# [WORK ITEM]
Please give back word for word the lines of the material below between the line containing "Pumfrey, P.D. (2008) Review" and the line containing "Pumfrey, P.D. (2007)", inclusive.

# [INFORMATION]
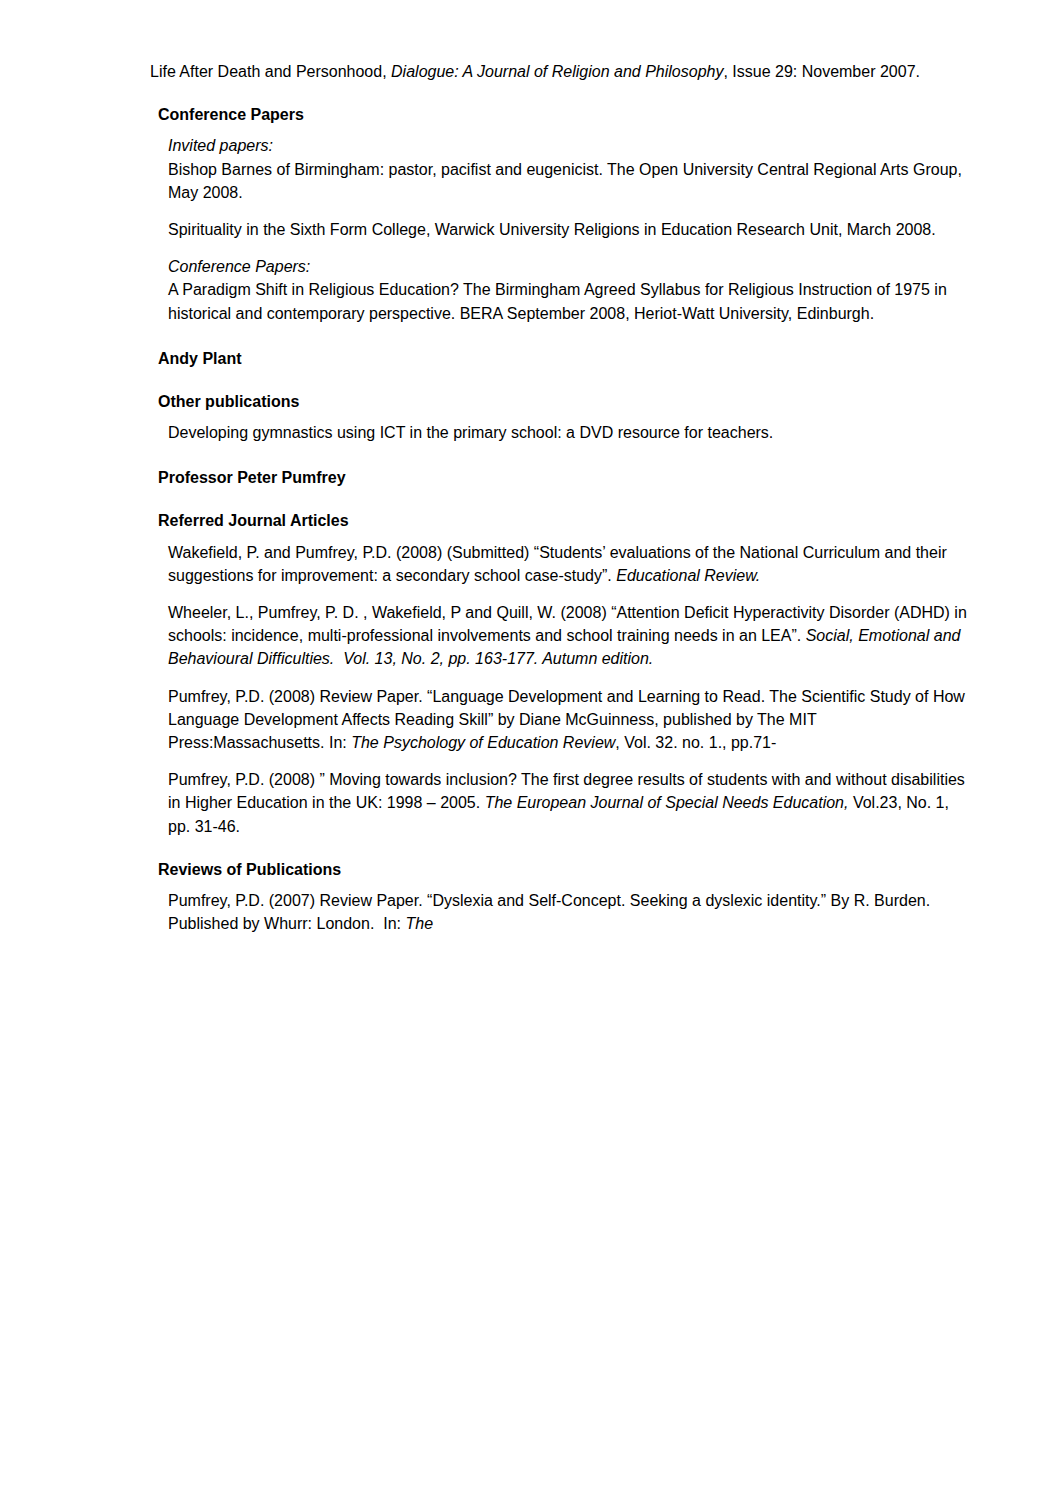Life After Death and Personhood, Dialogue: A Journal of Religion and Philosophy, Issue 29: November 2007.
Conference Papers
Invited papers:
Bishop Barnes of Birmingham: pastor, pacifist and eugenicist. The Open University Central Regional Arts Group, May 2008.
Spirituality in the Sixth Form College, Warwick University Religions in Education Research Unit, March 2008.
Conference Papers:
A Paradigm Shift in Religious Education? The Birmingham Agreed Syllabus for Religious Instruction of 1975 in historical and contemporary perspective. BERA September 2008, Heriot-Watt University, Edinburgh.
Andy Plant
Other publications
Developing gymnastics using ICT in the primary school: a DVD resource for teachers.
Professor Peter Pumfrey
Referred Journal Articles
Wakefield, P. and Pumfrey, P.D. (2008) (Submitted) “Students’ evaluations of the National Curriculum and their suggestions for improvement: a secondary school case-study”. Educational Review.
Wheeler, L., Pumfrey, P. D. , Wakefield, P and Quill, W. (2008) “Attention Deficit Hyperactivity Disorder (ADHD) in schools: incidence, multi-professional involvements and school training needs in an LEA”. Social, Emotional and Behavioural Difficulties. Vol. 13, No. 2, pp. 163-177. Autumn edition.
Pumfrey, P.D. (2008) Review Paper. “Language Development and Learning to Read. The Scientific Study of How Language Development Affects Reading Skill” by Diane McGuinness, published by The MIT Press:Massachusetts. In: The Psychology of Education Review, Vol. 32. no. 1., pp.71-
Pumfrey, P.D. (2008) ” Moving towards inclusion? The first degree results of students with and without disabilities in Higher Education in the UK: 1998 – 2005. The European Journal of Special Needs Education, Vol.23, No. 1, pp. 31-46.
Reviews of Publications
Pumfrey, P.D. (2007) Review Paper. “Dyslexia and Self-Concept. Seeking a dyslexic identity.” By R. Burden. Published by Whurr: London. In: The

...

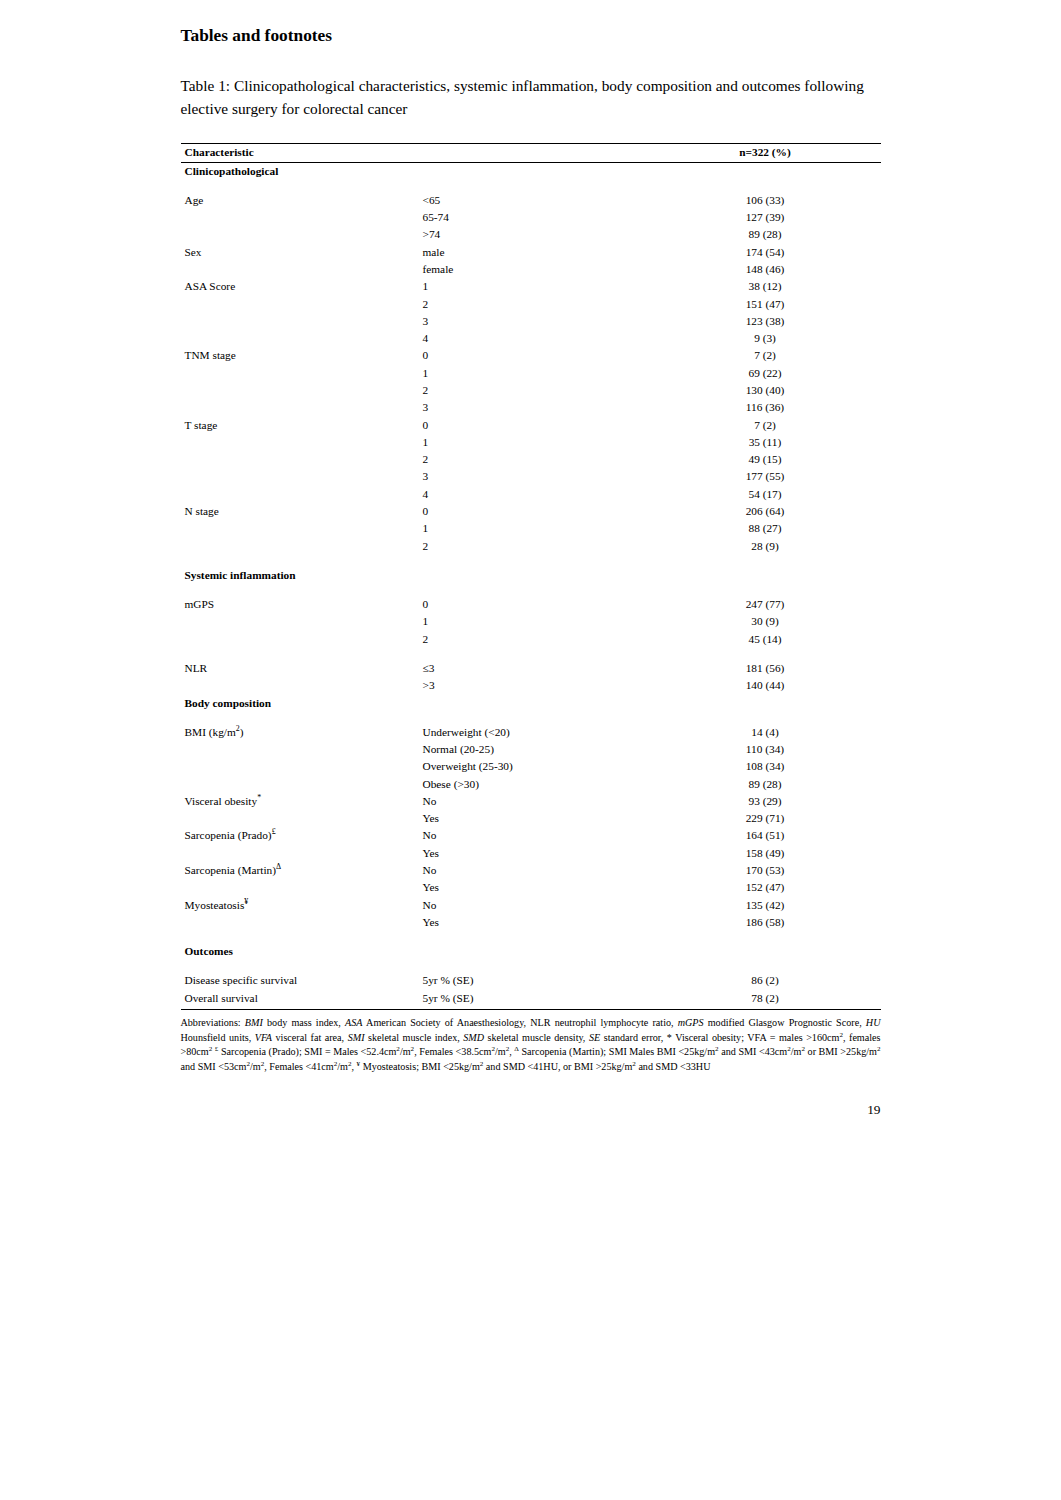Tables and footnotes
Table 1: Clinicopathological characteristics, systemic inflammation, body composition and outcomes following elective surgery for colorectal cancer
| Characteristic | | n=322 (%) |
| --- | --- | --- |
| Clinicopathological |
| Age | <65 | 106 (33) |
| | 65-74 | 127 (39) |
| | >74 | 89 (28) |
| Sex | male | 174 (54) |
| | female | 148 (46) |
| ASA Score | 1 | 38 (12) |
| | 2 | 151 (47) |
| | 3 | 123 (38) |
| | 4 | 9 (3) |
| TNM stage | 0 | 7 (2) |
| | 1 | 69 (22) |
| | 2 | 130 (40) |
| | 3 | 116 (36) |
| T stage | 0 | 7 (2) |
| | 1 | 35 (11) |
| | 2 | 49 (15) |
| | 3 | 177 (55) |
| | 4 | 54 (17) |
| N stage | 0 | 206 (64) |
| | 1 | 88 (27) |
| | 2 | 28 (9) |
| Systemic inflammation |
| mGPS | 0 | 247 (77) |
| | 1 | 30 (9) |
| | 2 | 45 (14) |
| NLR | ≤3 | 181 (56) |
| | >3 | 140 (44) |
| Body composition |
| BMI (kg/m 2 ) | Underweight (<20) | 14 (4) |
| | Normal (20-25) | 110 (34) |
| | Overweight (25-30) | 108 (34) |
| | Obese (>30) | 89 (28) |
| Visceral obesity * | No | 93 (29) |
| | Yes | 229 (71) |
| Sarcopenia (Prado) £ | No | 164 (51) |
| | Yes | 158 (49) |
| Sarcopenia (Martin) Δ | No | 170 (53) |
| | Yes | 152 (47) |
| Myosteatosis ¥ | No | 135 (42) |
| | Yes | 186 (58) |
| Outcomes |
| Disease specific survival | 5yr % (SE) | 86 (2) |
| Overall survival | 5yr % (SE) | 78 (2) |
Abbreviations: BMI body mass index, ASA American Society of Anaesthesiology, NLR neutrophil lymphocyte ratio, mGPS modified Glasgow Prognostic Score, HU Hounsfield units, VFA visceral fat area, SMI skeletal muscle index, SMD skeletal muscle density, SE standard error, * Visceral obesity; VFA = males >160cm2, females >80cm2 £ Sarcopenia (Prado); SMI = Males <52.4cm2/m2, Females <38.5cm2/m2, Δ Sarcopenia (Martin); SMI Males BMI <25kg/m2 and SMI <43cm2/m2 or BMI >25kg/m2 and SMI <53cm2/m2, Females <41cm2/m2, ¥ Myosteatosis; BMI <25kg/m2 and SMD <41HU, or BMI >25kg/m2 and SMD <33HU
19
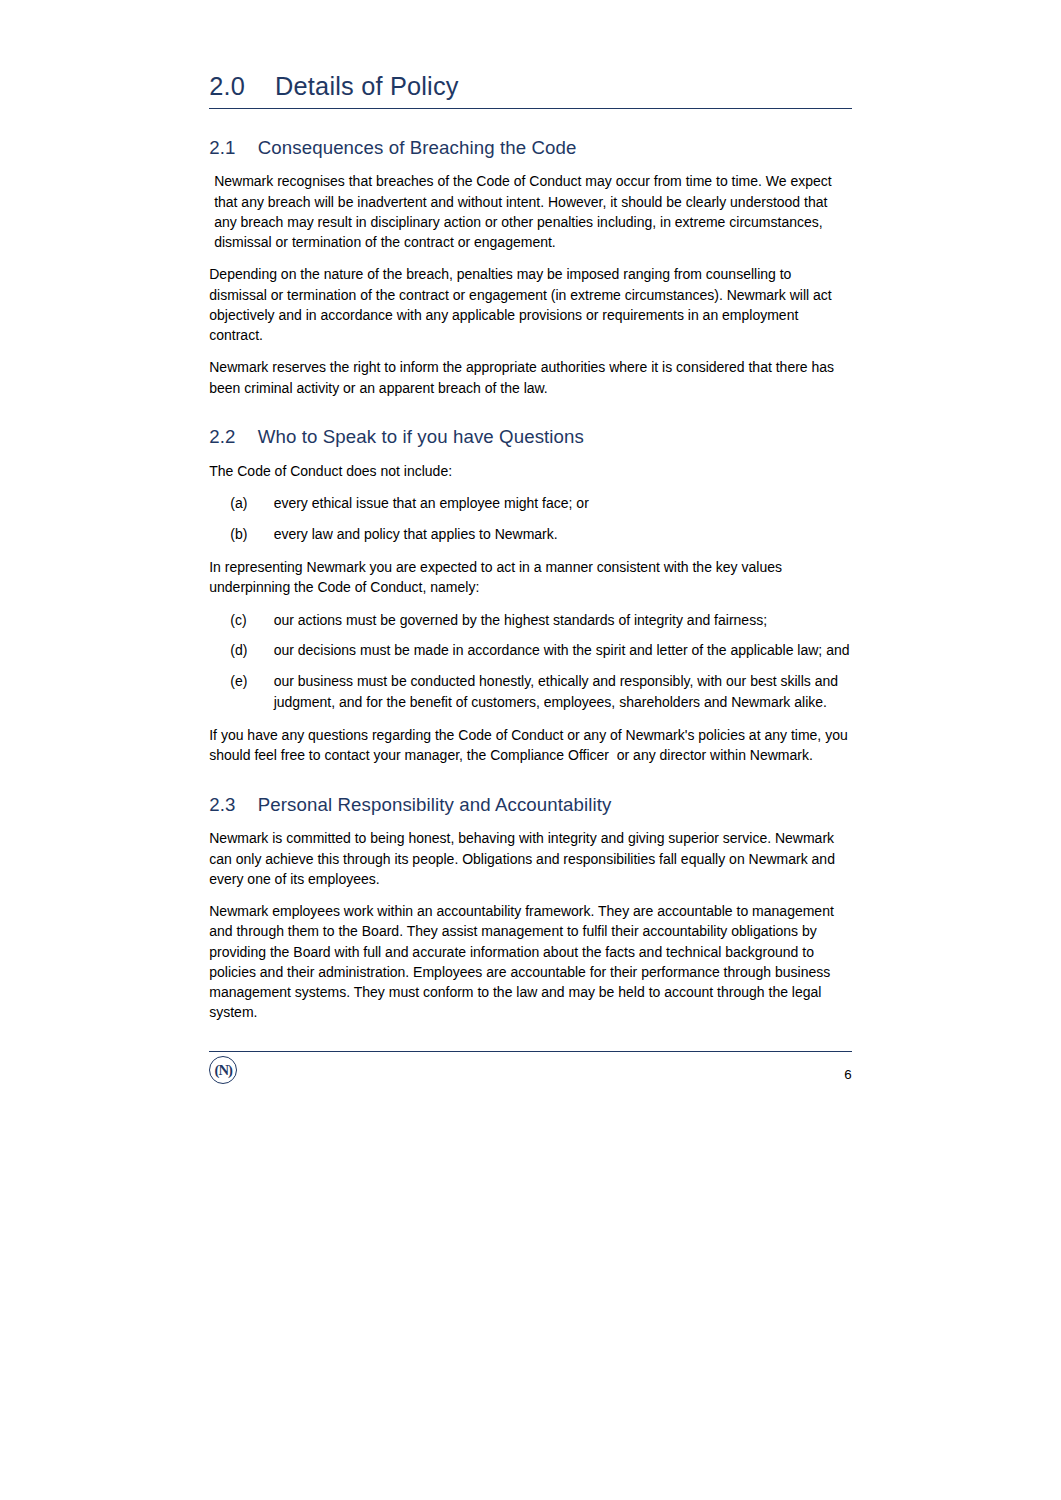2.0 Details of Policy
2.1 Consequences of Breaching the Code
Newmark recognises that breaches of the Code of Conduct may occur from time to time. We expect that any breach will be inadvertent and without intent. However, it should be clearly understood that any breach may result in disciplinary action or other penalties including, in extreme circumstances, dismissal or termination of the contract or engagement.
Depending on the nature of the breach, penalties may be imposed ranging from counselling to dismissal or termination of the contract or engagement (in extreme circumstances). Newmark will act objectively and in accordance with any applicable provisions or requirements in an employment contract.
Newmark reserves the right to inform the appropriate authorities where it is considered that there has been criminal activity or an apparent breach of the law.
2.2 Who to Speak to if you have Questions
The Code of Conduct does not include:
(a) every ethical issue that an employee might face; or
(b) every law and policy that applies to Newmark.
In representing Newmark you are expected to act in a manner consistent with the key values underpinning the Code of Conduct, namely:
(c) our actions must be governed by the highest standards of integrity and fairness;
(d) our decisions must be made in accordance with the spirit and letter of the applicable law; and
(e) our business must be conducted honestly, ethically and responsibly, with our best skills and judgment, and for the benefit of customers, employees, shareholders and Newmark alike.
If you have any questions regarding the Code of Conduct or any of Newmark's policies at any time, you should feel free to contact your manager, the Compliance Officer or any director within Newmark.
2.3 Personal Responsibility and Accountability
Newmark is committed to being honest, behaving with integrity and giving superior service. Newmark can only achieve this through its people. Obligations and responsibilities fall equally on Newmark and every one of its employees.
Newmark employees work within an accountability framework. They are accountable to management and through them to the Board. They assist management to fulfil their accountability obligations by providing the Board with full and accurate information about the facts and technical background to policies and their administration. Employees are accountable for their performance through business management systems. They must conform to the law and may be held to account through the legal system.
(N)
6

# [SOLUTION TO THE PROBLEM]
Pumfrey, P.D. (2008) Review Paper. “Language Development and Learning to Read. The Scientific Study of How Language Development Affects Reading Skill” by Diane McGuinness, published by The MIT Press:Massachusetts. In: The Psychology of Education Review, Vol. 32. no. 1., pp.71-
Pumfrey, P.D. (2008) ” Moving towards inclusion? The first degree results of students with and without disabilities in Higher Education in the UK: 1998 – 2005. The European Journal of Special Needs Education, Vol.23, No. 1, pp. 31-46.
Reviews of Publications
Pumfrey, P.D. (2007) Review Paper. “Dyslexia and Self-Concept. Seeking a dyslexic identity.” By R. Burden. Published by Whurr: London. In: The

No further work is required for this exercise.